The warring exes had been in negotiations for a potential divorce when the Prince’s father King George III (1738-1820) died. Despite being estranged from her husband for two decades (and to his chagrin), Caroline was effectively Queen. She arrived back in Britain in June 1820 and was given a warm welcome by the public. Following her return, the Government had started taking steps to try to strip Caroline of her title and dissolve her marriage. They offered to increase her annuity if she moved abroad and accepted a divorce, but she refused. Fortunately for Caroline, the public were outraged so the bill to annul the marriage was withdrawn from parliament. She turned up uninvited to the Coronation of King George IV at Westminster Abbey on 19 July 1821, but was turned away so was never crowned Queen. Soon after, she fell ill and a few weeks later died at Brandenburg House (now demolished) in Hammersmith on 7 August 1821. Her cause of death could have been cancer or an intestinal obstruction, although there were unsubstantiated rumours she had been poisoned. Her funeral cortege on the way to burial in Germany was supposed to avoid central London in sensitivity to the King. However, the Queen’s supportive public were disgusted by her posthumous treatment and blocked roads along the way, therefore forcing a funeral procession through the city. Soldiers clashed with members of the public as it descended into chaos, resulting in two deaths.

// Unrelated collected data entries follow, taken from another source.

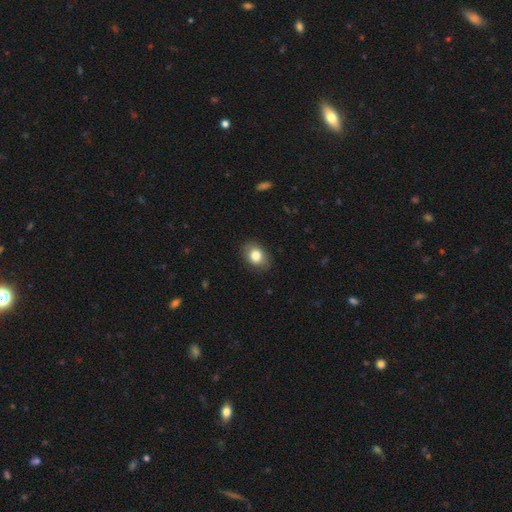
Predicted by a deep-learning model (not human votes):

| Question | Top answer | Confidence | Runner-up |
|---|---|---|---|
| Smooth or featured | smooth | 81% | featured or disk (10%) |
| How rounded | in between | 71% | round (28%) |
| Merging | none | 84% | minor disturbance (12%) |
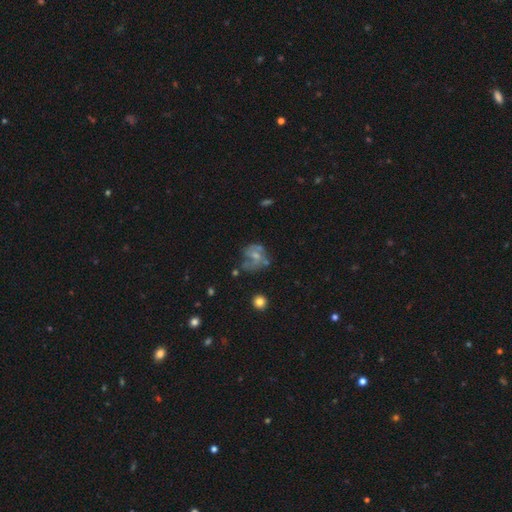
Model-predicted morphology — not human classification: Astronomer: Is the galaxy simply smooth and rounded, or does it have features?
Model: featured or disk — 60%.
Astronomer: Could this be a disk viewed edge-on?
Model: no — 98%.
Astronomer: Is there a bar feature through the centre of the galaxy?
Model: no — 63%.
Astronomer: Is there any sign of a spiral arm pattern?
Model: yes — 67%.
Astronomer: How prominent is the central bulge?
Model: small — 44% (runner-up: moderate, 39%).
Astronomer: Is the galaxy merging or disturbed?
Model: none — 40% (runner-up: major disturbance, 26%).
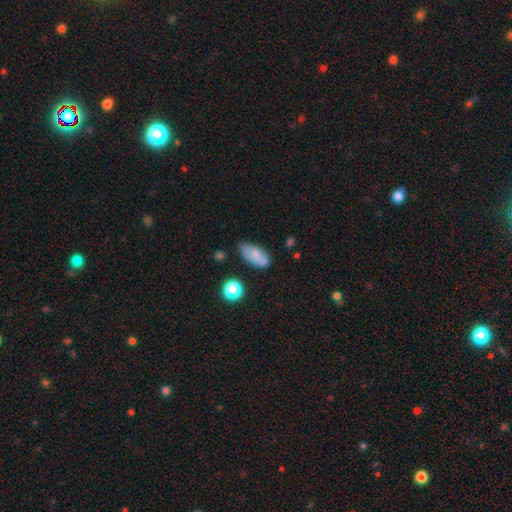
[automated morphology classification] Q: Smooth or featured?
A: smooth (72%); runner-up: featured or disk (19%)
Q: How rounded?
A: in between (89%); runner-up: cigar-shaped (7%)
Q: Merging?
A: none (64%); runner-up: minor disturbance (26%)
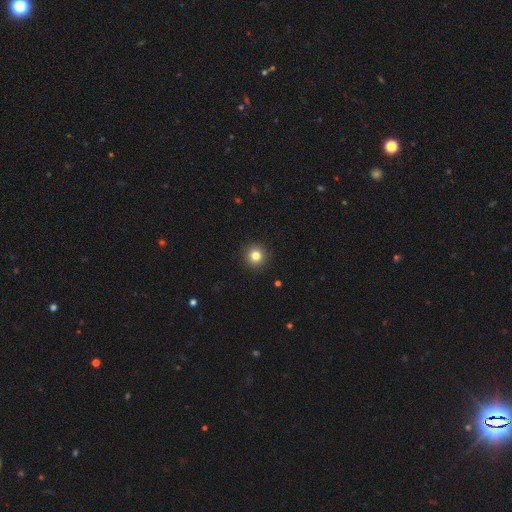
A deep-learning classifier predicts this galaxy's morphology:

As for Montagu House, it was demolished in 1814, with only the outline of her bath and a rear wall remaining. The windows were filled in and are now part of Greenwich Park’s wall. The bath was covered over during the 1980s and a plaque erected on the nearby wall reading: “A bath beneath the paving and this wall are all that remains of Montague House, the house between 1801 and 1813 of the Princess of Wales, later to become Queen Caroline, wife of George IV.” However, the Royal Parks excavated the bath in November 2001 and it is now protected by railings and a yew hedge which marks the boundary of the walls of the bathhouse and the adjoining greenhouse. Today, the site of the actual house is the Chesterfield Walk tennis courts. Visiting the ruins today, you can see the steps into the small bath, which still has many of its pale blue tiles.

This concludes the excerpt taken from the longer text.